Reporter: Wuwun Nafsiah | Editor: Yudho Winarto
JAKARTA. Permintaan semen melambat mempengaruhi kinerja emiten semen sepanjang tahun lalu. Kenaikan tarif dasar listrik memperburuk industri ini.
Tantangan sektor semen tak berhenti sampai di situ. Tahun ini, emiten sektor semen masih menghadapi tantangan pelemahan nilai tukar rupiah terhadap dollar Amerika Serikat.
Sebelumnya, Presiden Joko Widodo memerintahkan produsen semen BUMN menurunkan harga Rp 3.000 per sak. Meski himbauan hanya ke produsen semen BUMN, mau tak mau, produsen semen swasta menurunkan harga jual untuk mempertahankan pangsa pasar.
Tahun lalu, PT Semen Indonesia Tbk (SMGR) mencatat pendapatan Rp 26,99 triliun, tumbuh 10,16% dibanding tahun sebelumnya. Namun, produsen semen pelat merah ini hanya mampu meraup laba bersih Rp 5,65 triliun atau tumbuh 3,72% dari 2013.
Sementara PT Indocement Tunggal Prakarsa Tbk (INTP) membukukan pendapatan Rp 19,99 triliun, 7% lebih tinggi dari tahun 2013. INTP mampu meningkatkan laba bersih 5,4% menjadi Rp 5,27 triliun.
Pertumbuhan kinerja rupanya tak dirasakan PT Holcim Indonesia Tbk (SMCB). Meski pendapatan tumbuh 8% menjadi Rp 10,5 triliun, laba bersih produsen semen asal Swiss ini justru anjlok 29,8% di Rp 668,35 miliar.
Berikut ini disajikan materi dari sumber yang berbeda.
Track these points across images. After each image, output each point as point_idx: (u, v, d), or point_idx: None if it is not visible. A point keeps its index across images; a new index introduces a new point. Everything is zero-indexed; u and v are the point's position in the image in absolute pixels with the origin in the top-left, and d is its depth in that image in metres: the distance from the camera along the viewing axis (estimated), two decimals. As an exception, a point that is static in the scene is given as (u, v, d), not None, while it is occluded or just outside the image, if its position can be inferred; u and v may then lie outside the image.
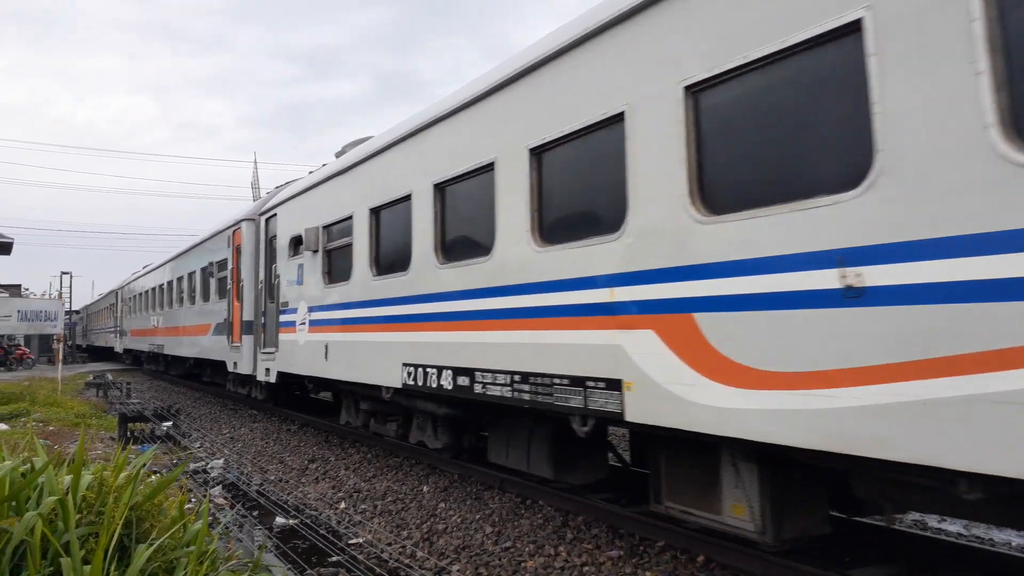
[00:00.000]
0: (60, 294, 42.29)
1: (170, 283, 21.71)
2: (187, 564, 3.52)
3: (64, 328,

Kondisi PT Semen Baturaja Tbk (SMBR) sami mawon. Pendapatan SMBR naik 3,4% menjadi Rp 1,17 triliun. Sedangkan laba bersih tumbuh 5,2% jadi Rp 328,34 miliar.
Secara keseluruhan, laba bersih emiten semen di 2014 Rp 11,9 triliun hanya tumbuh 2,5% dari tahun 2013, sebesar Rp 11,6 triliun. Turunnya laba bersih SMCB menyeret kinerja sektor semen di tahun lalu.
Marwan Halim, Analis UOB Kay Hian dalam riset 20 Maret 2015 menyebutkan, kinerja INTP sejalan dengan proyeksi. INTP mampu mengimbangi kenaikan biaya dengan kenaikan pendapatan bunga 44%. INTP berhasil mempertahankan net margin di 26%-27%.
Sementara kinerja SMGR di bawah perkiraan Marwan. Net margin SMGR turun menjadi 21% karena keuntungan nilai tukar turun. Demikian juga kinerja SMCB di bawah perkiraan. Margin laba bersih SMCB turun menjadi 6% di tahun 2014 dibanding 2013 sebesar 10%. Hal ini lantaran penurunan beban keuangan tidak bisa mengimbangi kenaikan biaya.
William Surya Wijaya, analis Asjaya Indosurya Securities, menambahkan, emiten semen makin diuntungkan jika rupiah kembali menguat. Sebab, rupiah melemah bisa menambah beban emiten semen. Apalagi, emiten semen masih harus menghadapi kenaikan tarif dasar listrik yang bisa menjadi beban sektor semen. Belum lagi ada kenaikan upah minimum regional.
Tahun ini Marwan berharap, total penjualan semen naik 7% menjadi 64 juta ton, dari 2014 60 juta ton. Dia merekomendasikan overweight saham semen dan memilih INTP sebagai top pick. William merekomendasikan SMGR, INTP, SMCB, dan SMBR.